In an earlier interview, Prof Ncube had appealed to private firms to be patient while Government worked on fiscal consolidation.

“We are saying the private sector should wait for us to give policy. They should be patient and see how our fiscal policy is making progress. We are making good progress in fiscal consolidation and once we are ready, we will institute the requisite monetary reforms,” said Minister Ncube.

“They should not rush ahead to choose the currency they think the whole country should adopt. They should just be patient, let us work together.

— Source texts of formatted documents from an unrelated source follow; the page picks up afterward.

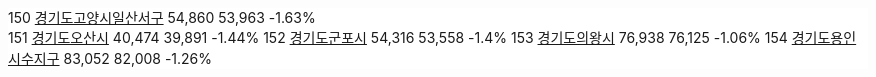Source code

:   <tr class="item">
    <td>150</td>
    <td><a href="/apt/경기도고양시일산서구">경기도고양시일산서구</a></td>
    <td>54,860</td>
    <td>53,963</td>
    <td>-1.63%</td>
  </tr>

  <tr>
    <td colspan="5">
      <script async src="https://pagead2.googlesyndication.com/pagead/js/adsbygoogle.js?client=ca-pub-3485438051770037"
          crossorigin="anonymous"></script>
      <ins class="adsbygoogle"
          style="display:block; text-align:center;"
          data-ad-layout="in-article"
          data-ad-format="fluid"
          data-ad-client="ca-pub-3485438051770037"
          data-ad-slot="2046582130"></ins>
      <script>
          (adsbygoogle = window.adsbygoogle || []).push({});
      </script>
    </td>
  </tr>            
            
  <tr class="item">
    <td>151</td>
    <td><a href="/apt/경기도오산시">경기도오산시</a></td>
    <td>40,474</td>
    <td>39,891</td>
    <td>-1.44%</td>
  </tr>

  <tr class="item">
    <td>152</td>
    <td><a href="/apt/경기도군포시">경기도군포시</a></td>
    <td>54,316</td>
    <td>53,558</td>
    <td>-1.4%</td>
  </tr>

  <tr class="item">
    <td>153</td>
    <td><a href="/apt/경기도의왕시">경기도의왕시</a></td>
    <td>76,938</td>
    <td>76,125</td>
    <td>-1.06%</td>
  </tr>

  <tr class="item">
    <td>154</td>
    <td><a href="/apt/경기도용인시수지구">경기도용인시수지구</a></td>
    <td>83,052</td>
    <td>82,008</td>
    <td>-1.26%</td>
  </tr>
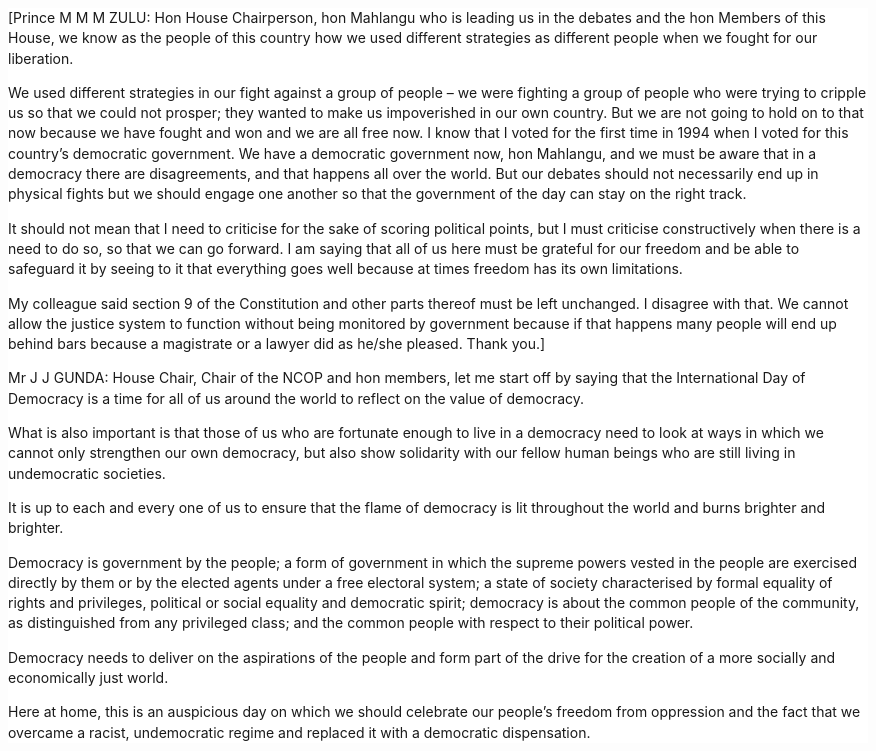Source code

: [Prince M M M ZULU: Hon House Chairperson, hon Mahlangu who is leading us
in the debates and the hon Members of this House, we know as the people of
this country how we used different strategies as different people when we
fought for our liberation.

We used different strategies in our fight against a group of people – we
were fighting a group of people who were trying to cripple us so that we
could not prosper; they wanted to make us impoverished in our own country.
But we are not going to hold on to that now because we have fought and won
and we are all free now. I know that I voted for the first time in 1994
when I voted for this country’s democratic government. We have a democratic
government now, hon Mahlangu, and we must be aware that in a democracy
there are disagreements, and that happens all over the world. But our
debates should not necessarily end up in physical fights but we should
engage one another so that the government of the day can stay on the right
track.

It should not mean that I need to criticise for the sake of scoring
political points, but I must criticise constructively when there is a need
to do so, so that we can go forward. I am saying that all of us here must
be grateful for our freedom and be able to safeguard it by seeing to it
that everything goes well because at times freedom has its own limitations.

My colleague said section 9 of the Constitution and other parts thereof
must be left unchanged. I disagree with that. We cannot allow the justice
system to function without being monitored by government because if that
happens many people will end up behind bars because a magistrate or a
lawyer did as he/she pleased. Thank you.]

Mr J J GUNDA: House Chair, Chair of the NCOP and hon members, let me start
off by saying that the International Day of Democracy is a time for all of
us around the world to reflect on the value of democracy.

What is also important is that those of us who are fortunate enough to live
in a democracy need to look at ways in which we cannot only strengthen our
own democracy, but also show solidarity with our fellow human beings who
are still living in undemocratic societies.

It is up to each and every one of us to ensure that the flame of democracy
is lit throughout the world and burns brighter and brighter.

Democracy is government by the people; a form of government in which the
supreme powers vested in the people are exercised directly by them or by
the elected agents under a free electoral system; a state of society
characterised by formal equality of rights and privileges, political or
social equality and democratic spirit; democracy is about the common people
of the community, as distinguished from any privileged class; and the
common people with respect to their political power.

Democracy needs to deliver on the aspirations of the people and form part
of the drive for the creation of a more socially and economically just
world.

Here at home, this is an auspicious day on which we should celebrate our
people’s freedom from oppression and the fact that we overcame a racist,
undemocratic regime and replaced it with a democratic dispensation.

That is really our message,” he said.

Delta wanted to sell its products in “multiple foreign currencies” such as the rand, pula, Euro, British pound and US dollars.

It argued this would enable it to access key raw materials and to pay suppliers.

The company said its business had been “adversely affected” by shortages of foreign currency, which had resulted in it failing to meet orders, and “in the case of soft drinks, being out of stock for prolonged periods”.

It said the fiscal and monetary policy frameworks announced by the Government in October last year did not provide for “easy access to foreign currency by non-exporters”.

The company said it stopped making some of its products, particularly soft drinks, in November and a few soft drinks were released on December 24 for the Christmas holidays.

Delta says it requires US$2 million a month to buy raw materials such as concentrates and granules used to manufacture plastic bottles.

The new prices would have seen a 300ml bottle selling at 50c; a 330ml can (60c) while 500ml PET was pegged at US$1.

Lager beer prices were pegged at 80c for 375ml returnable bottles; 750ml returnable (US$1,50); and 340ml returnable (US$1).

Delta said it had invested over US$600 million in plant and equipment, vehicles and ancillary services since 2009, and that there was need to “protect this investment and ensure sustenance of all value chain partners”.